Collegio futuro winter school 2026, workshop II Energy transition: critical row materials

Europe’s path to a carbon-neutral future depends on critical raw materials, yet their extraction and supply raise complex environmental and social questions. This workshop explores how new mining projects reshape territories and examines the justice dimensions of the EU’s green transition.

With the EU Green Deal to combat climate change and to achieve carbon neutrality by 2050, there is an increasing demand for raw materials such as lithium, cobalt, copper and nickel, essential for developing renewable and low-carbon technologies (wind turbines, solar panels, electric vehicles, etc.). Several of such minerals have been classified as “critical”, considering a supply risk due to the high demand. Moreover, European countries produce a negligible amount of critical raw materials (CRM), they are thus depending on the import from other countries, especially China. To secure a reliable supply chain, and to enhance local mineral extraction, the EU has adopted the CRM Act in 2023 (European Commission, 2023; Kowasch et al., 2024).     

This workshop aims at investigating the territorial transformations of new CRM projects in Europe. We ask if the “green transition” is rather an add-on of different energy resources (carbon, oil and renewable energies), so that a real transition is unlikely to happen, as suggested by Fressoz (2024).

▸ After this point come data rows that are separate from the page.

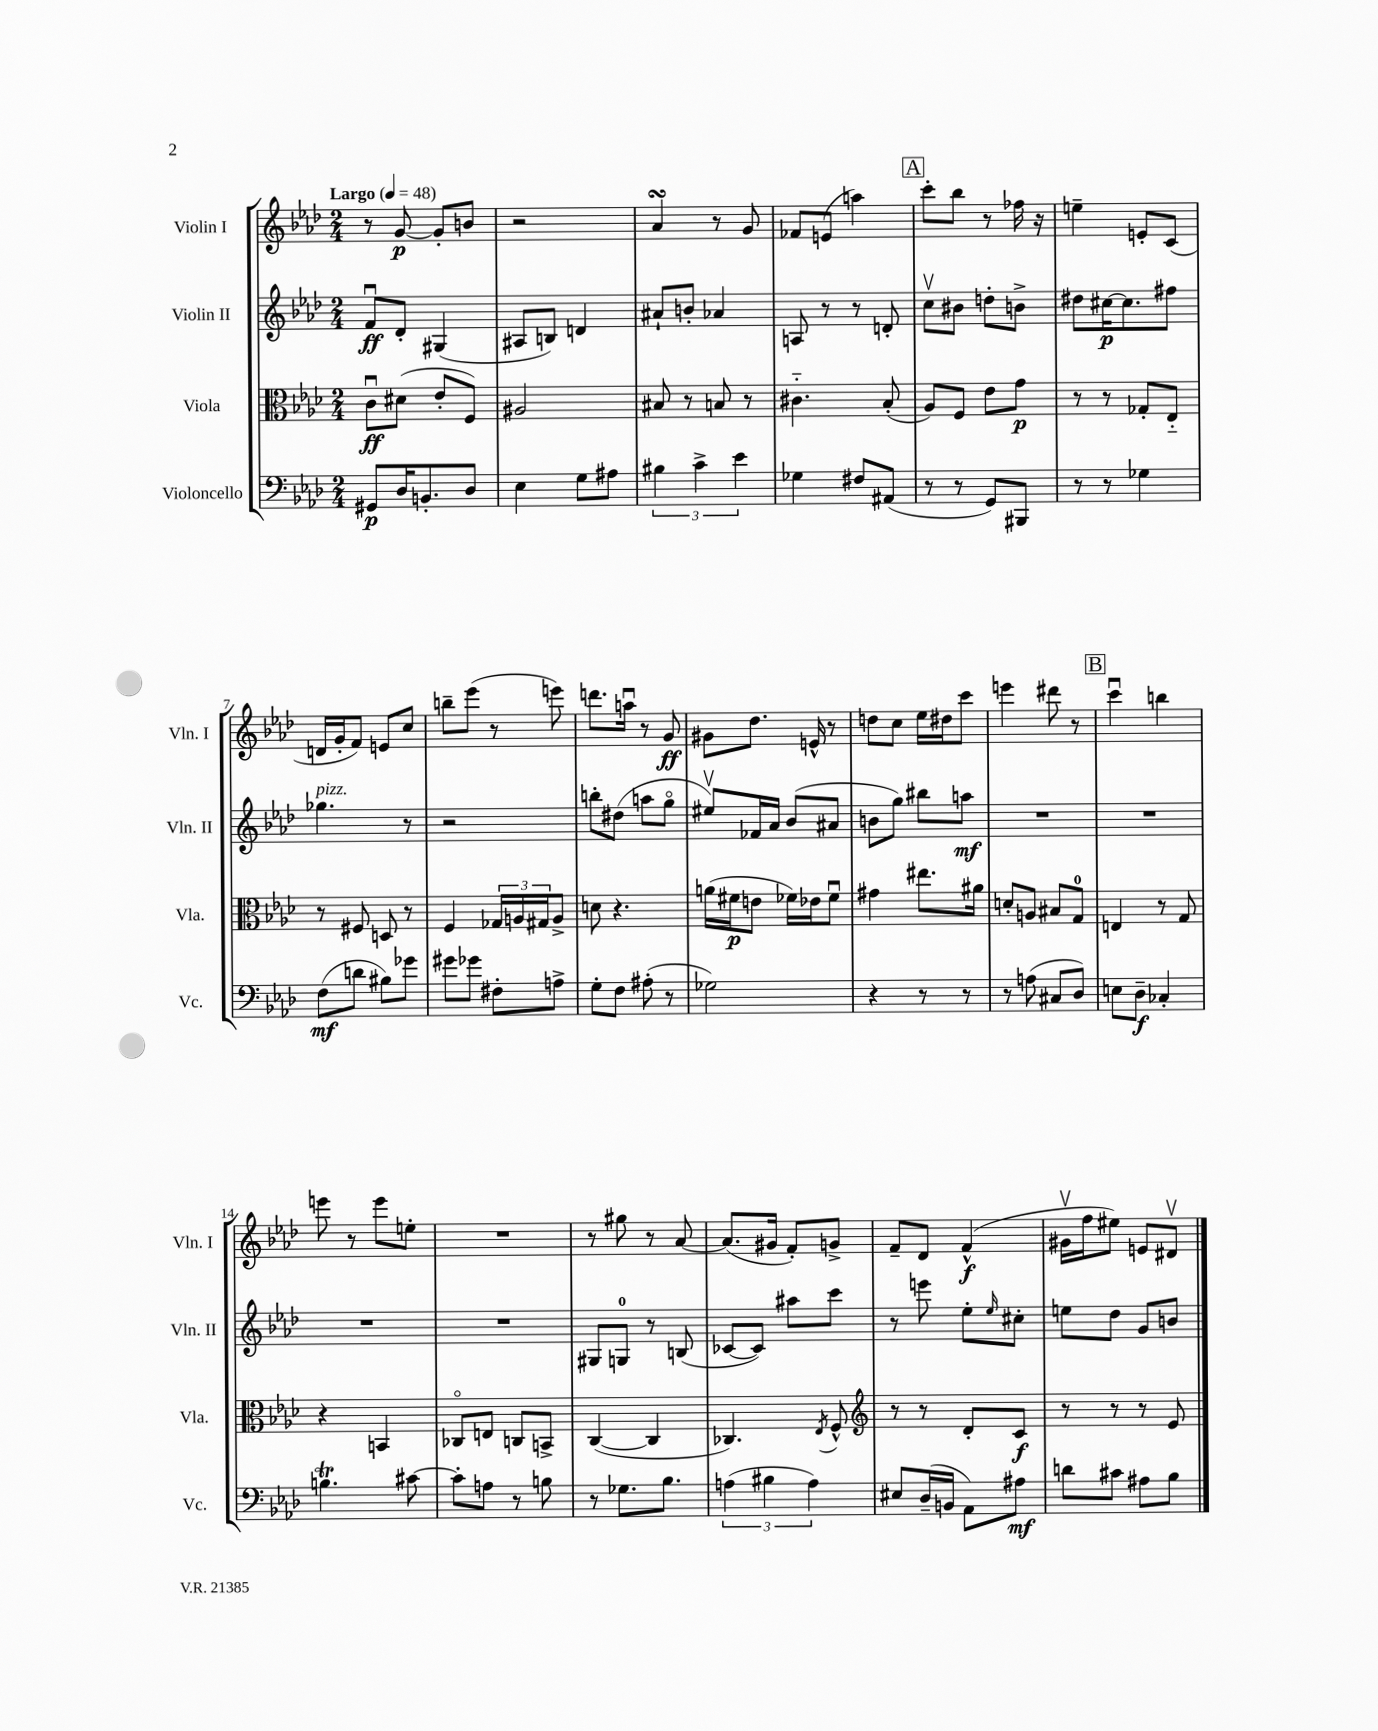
<<
\new StaffGroup <<
\new Staff = "s0" \with { instrumentName = "Violin I" shortInstrumentName = "Vln. I" } {
    \clef treble \key aes \major \numericTimeSignature \time 2/4 \tempo "Largo" 4 = 48
    r8 g'8~\p g'8-. b'8 |
    r2 |
    aes'4\turn r8 g'8 |
    fes'8 e'8( a''4) |
    \mark \markup { \box "A" } c'''8-. bes''8 r8 fes''16 r16 |
    e''4-- e'8-. c'8( |
    d'16 g'16-. f'8) e'8 c''8 |
    b''8-- ees'''8( r8 e'''8) |
    d'''8. a''16\downbow r8 g'8\ff |
    gis'8 des''8. e'16-^ r8 |
    d''8 c''8 ees''16 dis''16 c'''8 |
    e'''4 dis'''8 r8 |
    \mark \markup { \box "B" } c'''4\downbow b''4 |
    e'''8 r8 e'''8 e''8-. |
    R2 |
    r8 gis''8 r8 aes'8~ |
    aes'8.( gis'16 f'8-.) g'8-> |
    f'8-- des'8 f'4-^\f( |
    gis'16\upbow f''16 eis''8) e'8 dis'8\upbow \bar "|." |
}
\new Staff = "s1" \with { instrumentName = "Violin II" shortInstrumentName = "Vln. II" } {
    \clef treble \key aes \major \numericTimeSignature \time 2/4
    f'8\downbow\ff des'8-. gis4( |
    ais8 b8) d'4 |
    ais'8-! b'8-. aes'4 |
    a8 r8 r8 d'8-. |
    \mark \markup { \box "A" } c''8\upbow bis'8 d''8-. b'8-> |
    dis''8 cis''16~\p cis''8. fis''8 |
    ges''4.^\markup { \italic "pizz." } r8 |
    r2 |
    b''8-. dis''8( a''8 g''8\flageolet |
    eis''8\upbow) fes'16 aes'16 bes'8( ais'8 |
    b'8 g''8) bis''8 a''8\mf |
    R2 |
    \mark \markup { \box "B" } R2 |
    R2 |
    R2 |
    gis8 g8-0 r8 b8( |
    ces'8~ ces'8) ais''8 c'''8 |
    r8 e'''8 ees''8-. \grace { ees''16 } cis''8-. |
    e''8 des''8 g'8 b'8 \bar "|." |
}
\new Staff = "s2" \with { instrumentName = "Viola" shortInstrumentName = "Vla." } {
    \clef alto \key aes \major \numericTimeSignature \time 2/4
    c'8\downbow\ff dis'8( ees'8-. f8) |
    ais2 |
    bis8 r8 b8 r8 |
    cis'4.-_ bes8-.( |
    \mark \markup { \box "A" } aes8) f8 ees'8 g'8\p |
    r8 r8 ges8-. ees8-_ |
    r8 fis8 d8 r8 |
    f4 \tuplet 3/2 { ges16 a16 gis16 } a8-> |
    d'8 r4. |
    a'16( fis'16\p e'8 fes'16) ees'16 fes'8\downbow |
    gis'4 eis''8. ais'16 |
    d'8-. a8 bis8 g8-0 |
    \mark \markup { \box "B" } e4 r8 g8 |
    r4 b,4 |
    ces8\flageolet e8 c8 b,8-> |
    c4~( c4 |
    ces4.) \acciaccatura { ees8 } f8-^ |
    \clef treble r8 r8 des'8-. c'8\f |
    r8 r8 r8 ees'8 \bar "|." |
}
\new Staff = "s3" \with { instrumentName = "Violoncello" shortInstrumentName = "Vc." } {
    \clef bass \key aes \major \numericTimeSignature \time 2/4
    gis,8\p des16 b,8.-. des8 |
    ees4 g8 ais8 |
    \tuplet 3/2 { bis4 c'4-> ees'4 } |
    ges4 fis8 ais,8( |
    \mark \markup { \box "A" } r8 r8 g,8) bis,,8 |
    r8 r8 ges4 |
    f8\mf( d'8 bis8) ges'8 |
    gis'8 ges'8 fis8-. a8-> |
    g8-. f8 ais8-.( r8 |
    ges2) |
    r4 r8 r8 |
    r8 a8( cis8 des8) |
    \mark \markup { \box "B" } e8 des8--\f ces4-. |
    b4.\trill cis'8~ |
    cis'8-. a8 r8 b8 |
    r8 ges8. bes8. |
    \tuplet 3/2 { a4( bis4 a4) } |
    eis8 des16--( b,16 aes,8) ais8\mf |
    d'8 cis'8 ais8 bes8 \bar "|." |
}
>>
>>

With a focus on political ecology approaches and environmental justice, we also question social-environmental impacts, challenges and opportunities for local populations in mining affected areas.   

References:

  • European Commission (2023). Critical Raw Materials Act. Online: 

  • Fressoz, J.-B. (2024). Sans transition – Une nouvelle histoire de l‘énergie. Éditions du Seuil, Paris.
  • Kowasch, M., Batterbury, S.P.J., Baumann, C. et al. Not in my backyard? Prospects, problems and perceptions of lithium extraction in Austria. Energ Sustain Soc 15, 21 (2025). 

    https://doi.org/10.1186/s13705-025-00521-3

Supervision: Prof. Matthias Kowasch, Sorbonne University

Matthias Kowasch is (full) professor of Geography at Sorbonne University, Paris (France) and at the Research Unit “Médiations – Sciences de lieux, sciences des liens”. He holds a German-French PhD in Geography from the universities of Heidelberg and Montpellier III. His research focus on mining governance, political ecology, critical-emancipatory education for sustainable development, ecological “transition”, and Indigenous knowledge, with a geographical focus on Western Europe and South Pacific Islands, in particular New Caledonia and Vanuatu.